Supplied data =
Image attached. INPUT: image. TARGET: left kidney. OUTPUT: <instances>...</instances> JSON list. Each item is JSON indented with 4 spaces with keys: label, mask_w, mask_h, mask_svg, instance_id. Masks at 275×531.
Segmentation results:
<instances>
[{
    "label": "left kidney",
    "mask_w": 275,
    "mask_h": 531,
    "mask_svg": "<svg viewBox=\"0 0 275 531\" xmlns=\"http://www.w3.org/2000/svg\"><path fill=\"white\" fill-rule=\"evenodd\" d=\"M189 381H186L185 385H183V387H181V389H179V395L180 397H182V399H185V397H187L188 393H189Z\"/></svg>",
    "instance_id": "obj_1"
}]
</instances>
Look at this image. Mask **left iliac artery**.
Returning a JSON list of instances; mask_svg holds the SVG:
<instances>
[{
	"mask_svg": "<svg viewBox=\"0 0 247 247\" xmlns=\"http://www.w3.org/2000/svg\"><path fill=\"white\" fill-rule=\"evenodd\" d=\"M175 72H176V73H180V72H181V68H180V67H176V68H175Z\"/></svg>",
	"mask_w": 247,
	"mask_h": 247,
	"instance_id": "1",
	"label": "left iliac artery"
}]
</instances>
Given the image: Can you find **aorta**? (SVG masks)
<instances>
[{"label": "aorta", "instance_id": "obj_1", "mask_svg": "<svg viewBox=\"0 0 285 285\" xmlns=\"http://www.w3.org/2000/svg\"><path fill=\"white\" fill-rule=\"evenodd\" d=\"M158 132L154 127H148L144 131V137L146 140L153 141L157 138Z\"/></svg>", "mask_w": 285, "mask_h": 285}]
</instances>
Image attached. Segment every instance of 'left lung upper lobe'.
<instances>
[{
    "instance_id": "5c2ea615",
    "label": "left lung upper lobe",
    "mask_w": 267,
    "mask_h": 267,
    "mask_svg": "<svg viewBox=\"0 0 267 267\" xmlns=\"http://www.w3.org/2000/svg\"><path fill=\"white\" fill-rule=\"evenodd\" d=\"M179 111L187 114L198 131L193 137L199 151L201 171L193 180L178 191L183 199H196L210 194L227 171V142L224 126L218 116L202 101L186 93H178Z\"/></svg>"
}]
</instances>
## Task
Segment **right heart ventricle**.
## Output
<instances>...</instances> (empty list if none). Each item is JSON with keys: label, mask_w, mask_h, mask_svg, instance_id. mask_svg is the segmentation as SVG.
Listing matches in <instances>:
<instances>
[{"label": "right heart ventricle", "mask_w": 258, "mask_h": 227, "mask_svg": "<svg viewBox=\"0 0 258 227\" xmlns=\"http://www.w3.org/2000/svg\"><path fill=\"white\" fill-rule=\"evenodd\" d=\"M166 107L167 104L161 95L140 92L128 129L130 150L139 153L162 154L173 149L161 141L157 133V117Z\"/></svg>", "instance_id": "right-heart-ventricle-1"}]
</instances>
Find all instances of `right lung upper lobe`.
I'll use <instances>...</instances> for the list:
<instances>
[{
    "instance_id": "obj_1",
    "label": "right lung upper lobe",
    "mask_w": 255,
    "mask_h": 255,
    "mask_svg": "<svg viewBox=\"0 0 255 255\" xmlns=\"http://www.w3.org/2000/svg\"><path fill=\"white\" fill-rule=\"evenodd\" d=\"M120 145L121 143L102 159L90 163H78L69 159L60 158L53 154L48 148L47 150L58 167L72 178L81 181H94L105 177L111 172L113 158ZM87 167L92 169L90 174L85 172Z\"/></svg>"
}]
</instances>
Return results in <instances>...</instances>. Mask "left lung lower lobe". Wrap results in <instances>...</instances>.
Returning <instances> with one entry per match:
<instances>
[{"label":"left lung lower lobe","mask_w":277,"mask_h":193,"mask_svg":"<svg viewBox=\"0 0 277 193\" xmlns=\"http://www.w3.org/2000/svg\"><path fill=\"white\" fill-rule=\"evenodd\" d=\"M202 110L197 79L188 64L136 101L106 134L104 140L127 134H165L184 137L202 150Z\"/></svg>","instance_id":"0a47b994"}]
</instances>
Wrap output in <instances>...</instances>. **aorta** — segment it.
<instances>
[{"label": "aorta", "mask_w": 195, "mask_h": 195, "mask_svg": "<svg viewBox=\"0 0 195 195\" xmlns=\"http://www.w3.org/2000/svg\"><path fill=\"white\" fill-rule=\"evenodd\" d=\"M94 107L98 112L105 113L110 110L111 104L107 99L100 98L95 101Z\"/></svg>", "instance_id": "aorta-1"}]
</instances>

Problem statement = Copy out each line above that contains the word "attached", treating uppercase and lowercase letters as distinct.

Answer for this exercise =
Image attached. INPUT: image. TARGET: left kidney. OUTPUT: <instances>...</instances> JSON list. Each item is JSON indented with 4 spaces with keys: label, mask_w, mask_h, mask_svg, instance_id. Masks at 275×531.
Image attached. Segment every instance of 'left lung upper lobe'.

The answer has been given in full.